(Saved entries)
= = = =

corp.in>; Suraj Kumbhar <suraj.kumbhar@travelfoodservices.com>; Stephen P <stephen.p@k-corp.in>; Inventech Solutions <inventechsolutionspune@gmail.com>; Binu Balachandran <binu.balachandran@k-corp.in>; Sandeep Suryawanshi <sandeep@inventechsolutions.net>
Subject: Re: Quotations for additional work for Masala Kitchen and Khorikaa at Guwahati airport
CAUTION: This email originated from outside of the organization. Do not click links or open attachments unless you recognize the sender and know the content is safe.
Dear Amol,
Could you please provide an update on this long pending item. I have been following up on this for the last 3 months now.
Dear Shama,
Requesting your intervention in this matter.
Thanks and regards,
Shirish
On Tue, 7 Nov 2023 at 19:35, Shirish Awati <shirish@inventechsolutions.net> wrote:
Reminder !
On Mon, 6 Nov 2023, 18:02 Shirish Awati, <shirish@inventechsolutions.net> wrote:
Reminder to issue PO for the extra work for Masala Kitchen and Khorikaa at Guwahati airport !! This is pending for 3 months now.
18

= = = =

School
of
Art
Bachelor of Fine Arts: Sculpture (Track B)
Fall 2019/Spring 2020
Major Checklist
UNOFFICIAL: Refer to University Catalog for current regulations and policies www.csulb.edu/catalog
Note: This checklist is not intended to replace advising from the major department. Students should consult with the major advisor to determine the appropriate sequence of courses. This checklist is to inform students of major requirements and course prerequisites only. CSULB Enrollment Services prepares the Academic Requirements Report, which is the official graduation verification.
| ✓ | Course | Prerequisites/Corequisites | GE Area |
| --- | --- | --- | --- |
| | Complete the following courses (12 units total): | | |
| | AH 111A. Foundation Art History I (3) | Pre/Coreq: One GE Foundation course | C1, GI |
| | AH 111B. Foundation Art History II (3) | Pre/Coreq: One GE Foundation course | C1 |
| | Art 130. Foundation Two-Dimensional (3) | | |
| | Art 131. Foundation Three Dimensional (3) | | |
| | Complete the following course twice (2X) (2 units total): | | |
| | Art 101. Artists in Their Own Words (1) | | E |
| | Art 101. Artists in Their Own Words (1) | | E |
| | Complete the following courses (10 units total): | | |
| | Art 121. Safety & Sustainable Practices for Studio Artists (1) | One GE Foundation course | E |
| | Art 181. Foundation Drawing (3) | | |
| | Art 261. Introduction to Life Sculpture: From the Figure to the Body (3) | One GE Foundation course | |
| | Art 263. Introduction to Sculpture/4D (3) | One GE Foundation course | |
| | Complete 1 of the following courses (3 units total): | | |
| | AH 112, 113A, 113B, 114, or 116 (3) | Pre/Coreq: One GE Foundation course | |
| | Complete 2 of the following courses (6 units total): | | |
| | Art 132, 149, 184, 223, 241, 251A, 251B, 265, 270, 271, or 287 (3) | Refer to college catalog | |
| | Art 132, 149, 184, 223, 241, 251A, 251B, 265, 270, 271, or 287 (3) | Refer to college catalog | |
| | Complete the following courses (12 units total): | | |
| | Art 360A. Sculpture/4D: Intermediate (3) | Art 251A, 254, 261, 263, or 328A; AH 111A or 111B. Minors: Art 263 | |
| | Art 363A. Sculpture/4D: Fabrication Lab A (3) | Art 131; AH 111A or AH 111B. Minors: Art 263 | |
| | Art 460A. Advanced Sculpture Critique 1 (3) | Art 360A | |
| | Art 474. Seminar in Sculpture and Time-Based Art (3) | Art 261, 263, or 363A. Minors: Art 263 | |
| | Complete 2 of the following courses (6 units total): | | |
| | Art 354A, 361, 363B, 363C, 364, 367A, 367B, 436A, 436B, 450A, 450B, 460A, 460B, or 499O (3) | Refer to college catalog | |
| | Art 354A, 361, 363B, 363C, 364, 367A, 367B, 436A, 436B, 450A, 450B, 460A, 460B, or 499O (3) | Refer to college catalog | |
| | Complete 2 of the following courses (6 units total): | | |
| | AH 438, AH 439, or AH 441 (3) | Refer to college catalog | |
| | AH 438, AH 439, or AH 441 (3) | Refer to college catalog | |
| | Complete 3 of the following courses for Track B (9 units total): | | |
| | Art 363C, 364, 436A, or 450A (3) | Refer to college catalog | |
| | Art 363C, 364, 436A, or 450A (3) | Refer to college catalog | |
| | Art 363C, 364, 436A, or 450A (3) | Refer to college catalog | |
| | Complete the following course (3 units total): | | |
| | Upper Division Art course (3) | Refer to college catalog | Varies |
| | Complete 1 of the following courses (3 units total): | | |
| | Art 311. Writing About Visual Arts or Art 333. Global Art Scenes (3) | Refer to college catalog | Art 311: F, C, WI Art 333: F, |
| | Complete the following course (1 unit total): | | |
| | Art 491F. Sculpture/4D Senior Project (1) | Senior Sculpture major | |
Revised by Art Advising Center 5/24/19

= = = =

| WHAT YOU NEED TO DO |
From the records above, return each line that includes "wrote".

| TASK RESPONSE |
On Tue, 7 Nov 2023 at 19:35, Shirish Awati <shirish@inventechsolutions.net> wrote:
On Mon, 6 Nov 2023, 18:02 Shirish Awati, <shirish@inventechsolutions.net> wrote:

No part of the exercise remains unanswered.